● DIRECTIONS FOR THIS TASK: If a line in the records below contains the word "IZDANJA", copy it.

*** Opening of RECORD SET ***

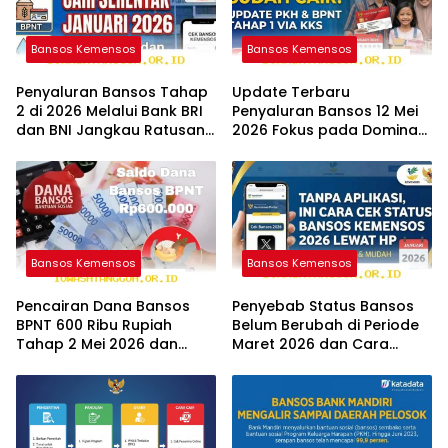
Bansos Kemensos
Bansos Kemensos
Penyaluran Bansos Tahap
Update Terbaru
2 di 2026 Melalui Bank BRI
Penyaluran Bansos 12 Mei
dan BNI Jangkau Ratusan
2026 Fokus pada Dominasi
Wilayah Baru
Bank BNI serta Struk BRI
Bansos Kemensos
Bansos Kemensos
Pencairan Dana Bansos
Penyebab Status Bansos
BPNT 600 Ribu Rupiah
Belum Berubah di Periode
Tahap 2 Mei 2026 dan
Maret 2026 dan Cara
Panduan Cek Statusnya
Mengatasinya Segera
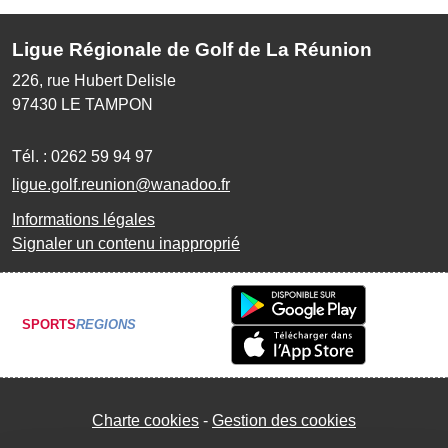
Ligue Régionale de Golf de La Réunion
226, rue Hubert Delisle
97430
LE TAMPON
Tél. :
0262 59 94 97
ligue.golf.reunion@wanadoo.fr
Informations légales
Signaler un contenu inapproprié
SPORTS
REGIONS
Charte cookies
Gestion des cookies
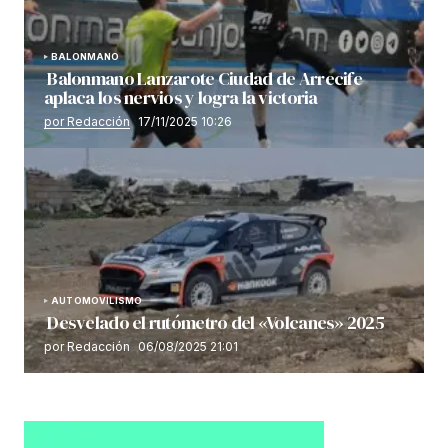
BALONMANO
Balonmano Lanzarote Ciudad de Arrecife
aplaca los nervios y logra la victoria
por Redacción
17/11/2025 10:26
AUTOMOVILISMO
Desvelado el rutómetro del «Volcanes» 2025
por Redacción
06/08/2025 21:01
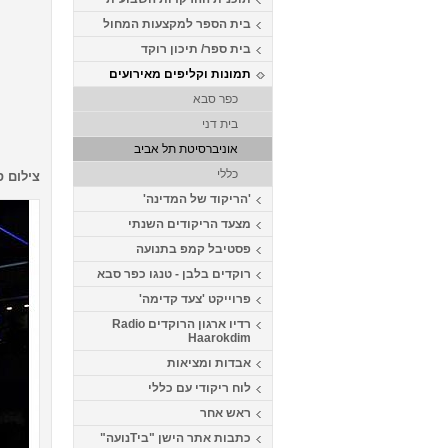
בית הספר למקצעות המחול
בית ספר/ תיכון רוקד
תמונות וקליפים מאירועים
כפר סבא
בית דני
אוניברסיטת תל אביב
כללי
צילום ס
'הריקוד של המדינה'
מצעד הריקודים השנתי
פסטיבל קמפ בתנועה
רוקדים בלבן - טנגו כפר סבא
פרוייקט 'צעד קדימה'
רדיו ארגון הרוקדים Radio
Haarokdim
אבדות ומציאות
לוח ריקודי עם כללי
ראש אחר
כתבות אתר הישן "ביTנועה"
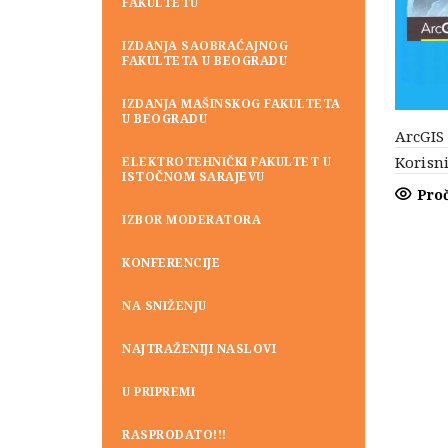
FAKULTETU
IZDANJA SAOBRAĆAJNOG
FAKULTETA U BEOGRADU
IZDANJA MAŠINSKOG FAKULTETA
U BEOGRADU
ArcGIS
Korisn
ELEKTROTEHNIČKI FAKULTET U
ISTOČNOM SARAJEVU
Proč
IZBOR MODERATORA
KONFERENCIJE
NA SNIŽENJU
NAJTRAŽENIJI NASLOVI
U PRIPREMI
RASPRODATO!!!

*** Close of RECORD SET ***

● TASK SOLUTION:
IZDANJA SAOBRAĆAJNOG
IZDANJA MAŠINSKOG FAKULTETA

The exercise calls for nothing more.